Bahraini lawyer and politician

Ali bin Majid bin Ali Hassan Al Majid Al-Naimi (علي ماجد علي حسن الماجد النعيمي) is a Bahraini lawyer and politician. He was sworn into the Council of Representatives on December 12, 2018, representing the Seventh District of the Southern Governorate.

==Education==
Al-Naimi earned a master's degree from the Applied Science University in 2012 and followed it up with a doctorate from the Institute of Arab Research and Studies (IARS), a division of the Arab League's Arab League Educational, Cultural and Scientific Organization.

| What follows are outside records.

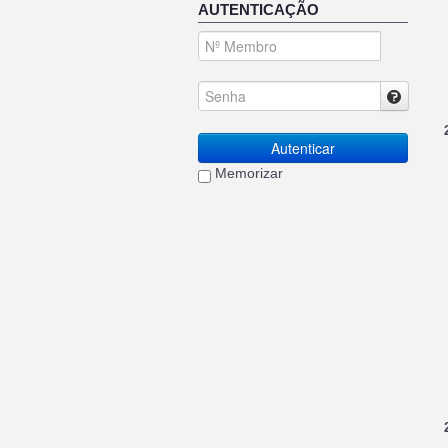
AUTENTICAÇÃO
Autenticar
Memorizar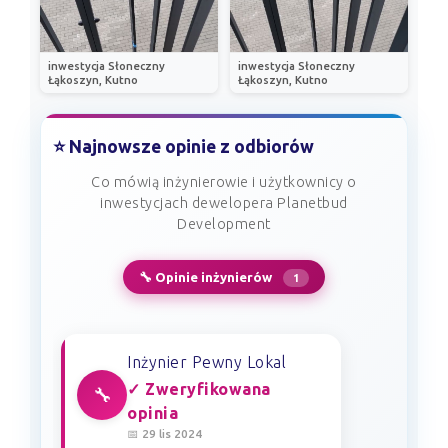
inwestycja Słoneczny
inwestycja Słoneczny
Łąkoszyn, Kutno
Łąkoszyn, Kutno
⭐ Najnowsze opinie z odbiorów
Co mówią inżynierowie i użytkownicy o
inwestycjach dewelopera Planetbud
Development
🔧 Opinie inżynierów
1
Inżynier Pewny Lokal
✓ Zweryfikowana
🔧
opinia
📅 29 lis 2024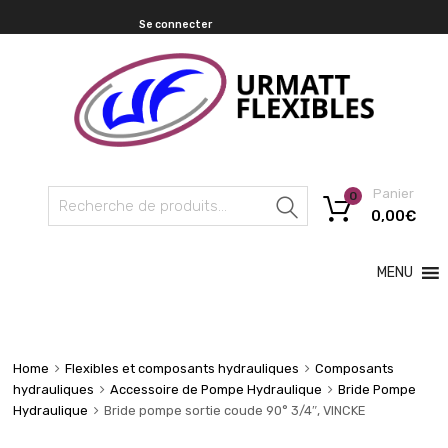
Se connecter
Panier
0
Recherche
0,00
€
MENU
Home
Flexibles et composants hydrauliques
Composants
hydrauliques
Accessoire de Pompe Hydraulique
Bride Pompe
Hydraulique
Bride pompe sortie coude 90° 3/4″, VINCKE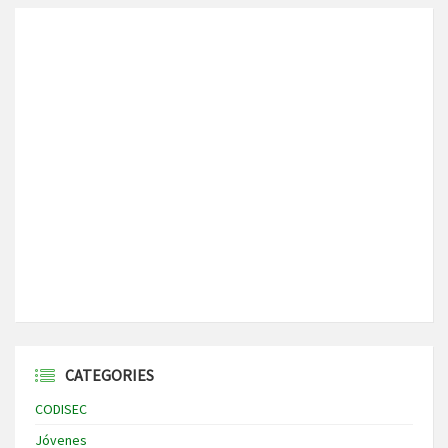
CATEGORIES
CODISEC
Jóvenes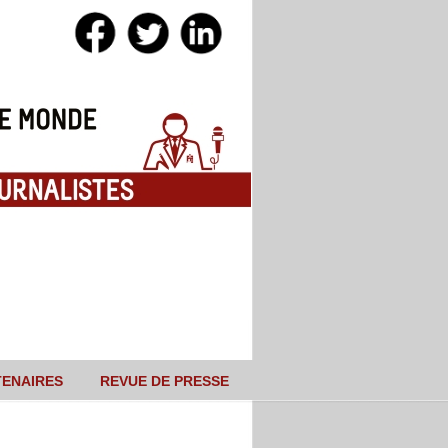
TENAIRES
REVUE DE PRESSE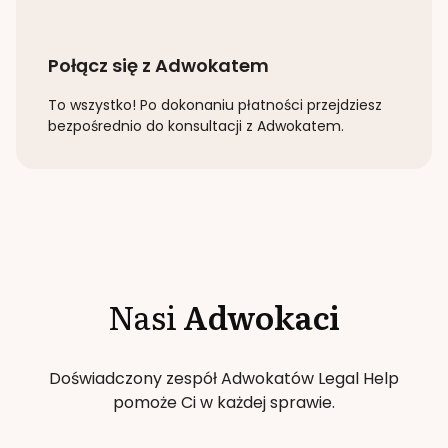
Połącz się z Adwokatem
To wszystko! Po dokonaniu płatności przejdziesz
bezpośrednio do konsultacji z Adwokatem.
Nasi
Adwokaci
Doświadczony zespół Adwokatów Legal Help
pomoże Ci w każdej sprawie.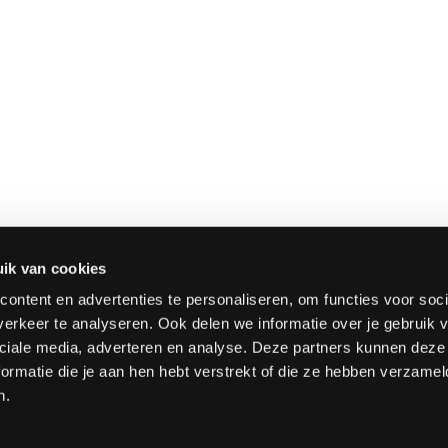
ik van cookies
ontent en advertenties te personaliseren, om functies voor soci
erkeer te analyseren. Ook delen we informatie over je gebruik v
ciale media, adverteren en analyse. Deze partners kunnen dez
ormatie die je aan hen hebt verstrekt of die ze hebben verzamel
n.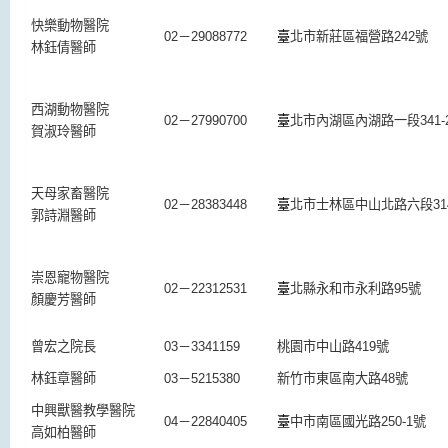
快樂動物醫院
02－29088772
臺
北市新莊區福營路242號
林鈺倩醫師
西湖動物醫院
02－27990700
臺
北市內湖區內湖路一段341-
賀淑玲醫師
天母家畜醫院
02－28383448
臺
北市士林區中山北路六段31
郭詩淵醫師
崇恩寵物醫院
02－22312531
臺
北縣永和市永利路95號
顏慶芳醫師
曾宏之院長
03－3341159
桃園市中山路419號
林鈺章醫師
03－5215380
新竹市東區南大路48號
中興獸醫教學醫院
04－22840405
臺
中市南區國光路250-1號
高如柏醫師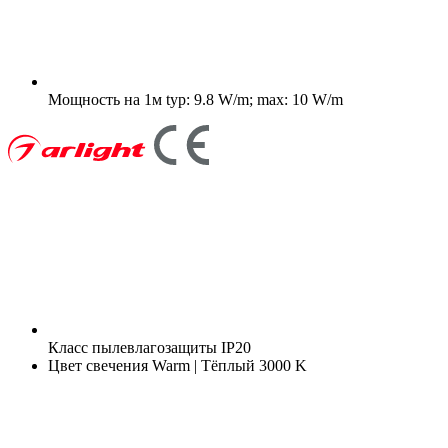
Мощность на 1м
typ: 9.8 W/m; max: 10 W/m
Класс пылевлагозащиты
IP20
Цвет свечения
Warm | Тёплый 3000 K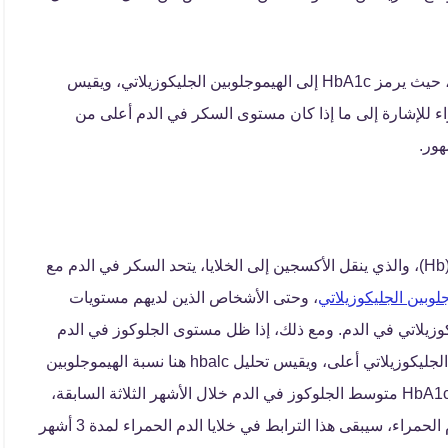
تحليل hbalc هو واحد من العديد من اختبارات داء السكري، حيث يرمز HbA1c إلى الهيموجلوبين الجليكوزيلاتي، ويقيس
 الدم الحمراء للإشارة إلى ما إذا كان مستوى السكر في الدم أعلى من
تحتوي خلايا الدم الحمراء على بروتين يسمى الهيموجلوبين (Hb)، والذي ينقل الأكسجين إلى الخلايا، يتحد السكر في الدم مع
لوبين الجليكوزيلاتي
، وحتى الأشخاص الذين لديهم مستويات
وزيلاتي في الدم. ومع ذلك، إذا ظل مستوى الجلوكوز في الدم
مرتفعًا فستكون نسبة خلايا الدم الحمراء من الهيموجلوبين الجليكوزيلاتي أعلى، ويقيس تحليل hbalc هنا نسبة الهيموجلوبين
الجليكوزيلاتي مقارنة بالهيموغلوبين الطبيعي. تعكس نتيجة HbA1c متوسط الجلوكوز في الدم خلال الأشهر الثلاثة السابقة،
حيث أن بمجرد ترابط الجلوكوز بالهيموجلوبين في خلايا الدم الحمراء، سيبقى هذا الترابط في خلايا الدم الحمراء لمدة 3 أشهر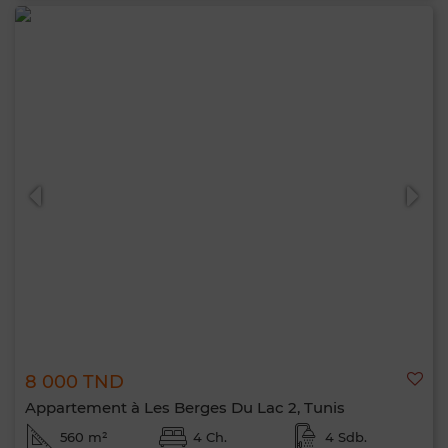
8 000 TND
Appartement à Les Berges Du Lac 2, Tunis
560 m²
4 Ch.
4 Sdb.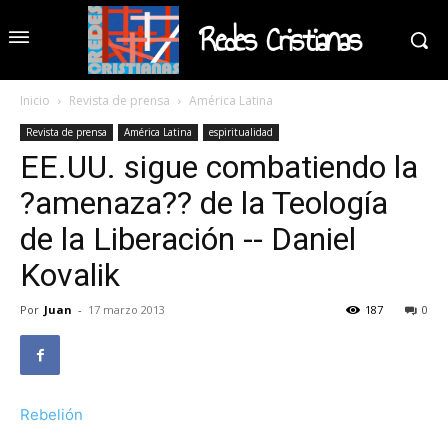
Redes Cristianas
Inicio
Revista de prensa
América Latina
Revista de prensa
América Latina
espiritualidad
EE.UU. sigue combatiendo la
?amenaza?? de la Teología
de la Liberación -- Daniel
Kovalik
Por
Juan
-
17 marzo 2013
187
0
Rebelión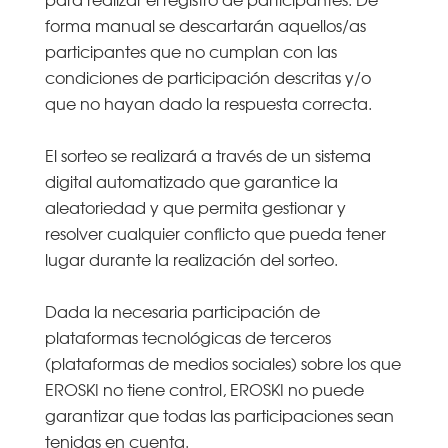
forma manual se descartarán aquellos/as
participantes que no cumplan con las
condiciones de participación descritas y/o
que no hayan dado la respuesta correcta.
El sorteo se realizará a través de un sistema
digital automatizado que garantice la
aleatoriedad y que permita gestionar y
resolver cualquier conflicto que pueda tener
lugar durante la realización del sorteo.
Dada la necesaria participación de
plataformas tecnológicas de terceros
(plataformas de medios sociales) sobre los que
EROSKI no tiene control, EROSKI no puede
garantizar que todas las participaciones sean
tenidas en cuenta.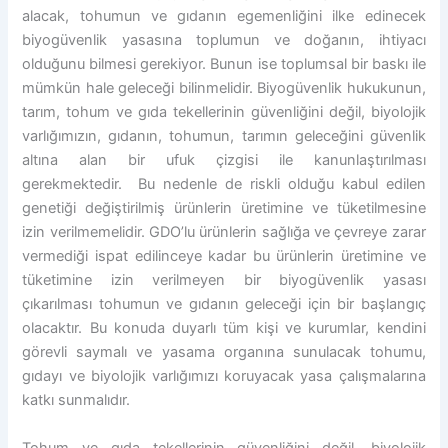
alacak, tohumun ve gıdanın egemenliğini ilke edinecek
biyogüvenlik yasasına toplumun ve doğanın, ihtiyacı
olduğunu bilmesi gerekiyor. Bunun ise toplumsal bir baskı ile
mümkün hale geleceği bilinmelidir. Biyogüvenlik hukukunun,
tarım, tohum ve gıda tekellerinin güvenliğini değil, biyolojik
varlığımızın, gıdanın, tohumun, tarımın geleceğini güvenlik
altına alan bir ufuk çizgisi ile kanunlaştırılması
gerekmektedir. Bu nedenle de riskli olduğu kabul edilen
genetiği değiştirilmiş ürünlerin üretimine ve tüketilmesine
izin verilmemelidir. GDO’lu ürünlerin sağlığa ve çevreye zarar
vermediği ispat edilinceye kadar bu ürünlerin üretimine ve
tüketimine izin verilmeyen bir biyogüvenlik yasası
çıkarılması tohumun ve gıdanın geleceği için bir başlangıç
olacaktır. Bu konuda duyarlı tüm kişi ve kurumlar, kendini
görevli saymalı ve yasama organına sunulacak tohumu,
gıdayı ve biyolojik varlığımızı koruyacak yasa çalışmalarına
katkı sunmalıdır.
Tohum ve gıda tekellerinin güvenliğini değil, biyolojik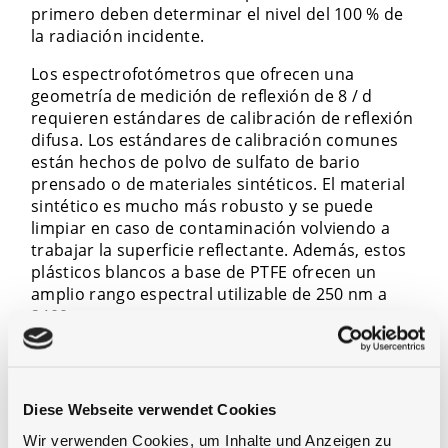
primero deben determinar el nivel del 100 % de
la radiación incidente.
Los espectrofotómetros que ofrecen una
geometría de medición de reflexión de 8 / d
requieren estándares de calibración de reflexión
difusa. Los estándares de calibración comunes
están hechos de polvo de sulfato de bario
prensado o de materiales sintéticos. El material
sintético es mucho más robusto y se puede
limpiar en caso de contaminación volviendo a
trabajar la superficie reflectante. Además, estos
plásticos blancos a base de PTFE ofrecen un
amplio rango espectral utilizable de 250 nm a
2400 nm.
La reflectancia de los materiales utilizados no es
constante a través de su rango espectral
utilizable. Por lo tanto, se requiere una
Diese Webseite verwendet Cookies
calibración de la reflectancia espectral. La
calibración se realiza comparando el estándar
Wir verwenden Cookies, um Inhalte und Anzeigen zu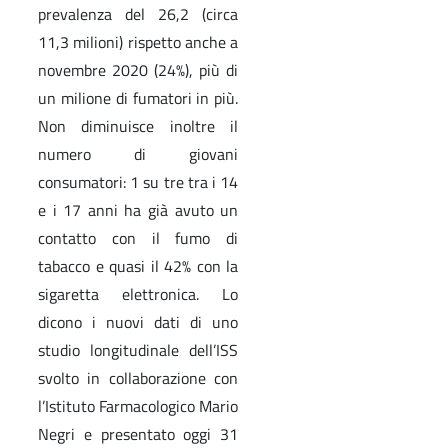
prevalenza del 26,2 (circa
11,3 milioni) rispetto anche a
novembre 2020 (24%), più di
un milione di fumatori in più.
Non diminuisce inoltre il
numero di giovani
consumatori: 1 su tre tra i 14
e i 17 anni ha già avuto un
contatto con il fumo di
tabacco e quasi il 42% con la
sigaretta elettronica. Lo
dicono i nuovi dati di uno
studio longitudinale dell’ISS
svolto in collaborazione con
l’Istituto Farmacologico Mario
Negri e presentato oggi 31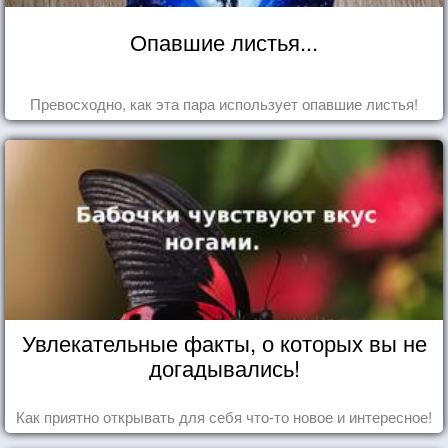
Опавшие листья...
Превосходно, как эта пара использует опавшие листья!
Увлекательные факты, о которых вы не
догадывались!
Как приятно открывать для себя что-то новое и интересное!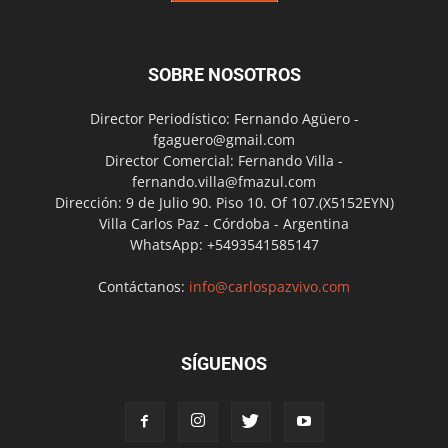
SOBRE NOSOTROS
Director Periodístico: Fernando Agüero -
fgaguero@gmail.com
Director Comercial: Fernando Villa -
fernando.villa@fmazul.com
Dirección: 9 de Julio 90. Piso 10. Of 107.(X5152EYN)
Villa Carlos Paz - Córdoba - Argentina
WhatsApp: +5493541585147
Contáctanos:
info@carlospazvivo.com
SÍGUENOS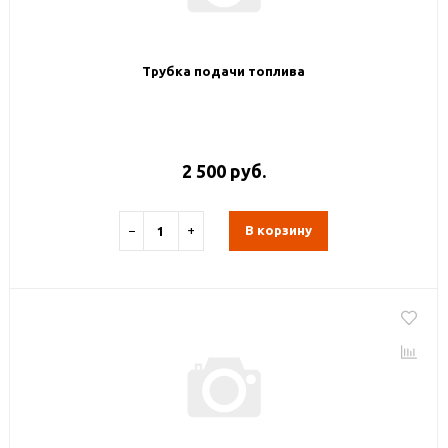
Трубка подачи топлива
2 500 руб.
−
+
В корзину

His dissertation for the latter was a comparative study of the state's responsibility for public servants' mistakes.

==Council of Representatives==
In the 2018 Bahraini general election, Al-Naimi ran to represent the Seventh District in the Southern Governorate in the Council of Representatives, the nation's lower house of Parliament. He received 1,956 votes (28.07%) in the first round on November 24. Since a candidate must secure more than 50% (an absolute majority) of the total votes in their constituency to be declared the outright winner, this result necessitated a runoff on December 1, in which he defeated his opponent, Ahmed Al-Tamimi, with 3,267 votes (52.81%). Al-Naimi thus became the first person to win election as a deputy in the House of Representatives while his father, Majid bin Ali Al-Naimi, held a ministerial portfolio (Minister of Education).

==Controversy==
In a 2016 report, the Financial and Administrative Control Department at the Civil Service Bureau reported Al-Naimi's absence for seven unaccounted for months from work at the National Institute for Human Rights during which he received BD17,542 ($46,407) in salaries.

During the 2018 Bahrain forged degree scandal, Al-Naimi's name came up due to his doctorate's provenance from the IARS, whose degrees are not recognized by the Ministry of Education. The Ministry had issued a statement in 2010, six years before Al-Naimi obtained the doctorate, stating that "significant reservations exist about the Arab League's Institute of Arab Research and Studies. [Therefore] we direct applicants to avoid registering there at the present time." Abdullah Al-Mutawa, Undersecretary of Education for Education and Curricular Affairs at the time, stressed in the same statement that "the National Committee for the Evaluation of Academic Qualifications will refuse to accredit new students at the Institute starting in 2010."

==Personal life==
Al-Naimi is the son of Majid bin Ali Al-Naimi, Minister of Education since 2002.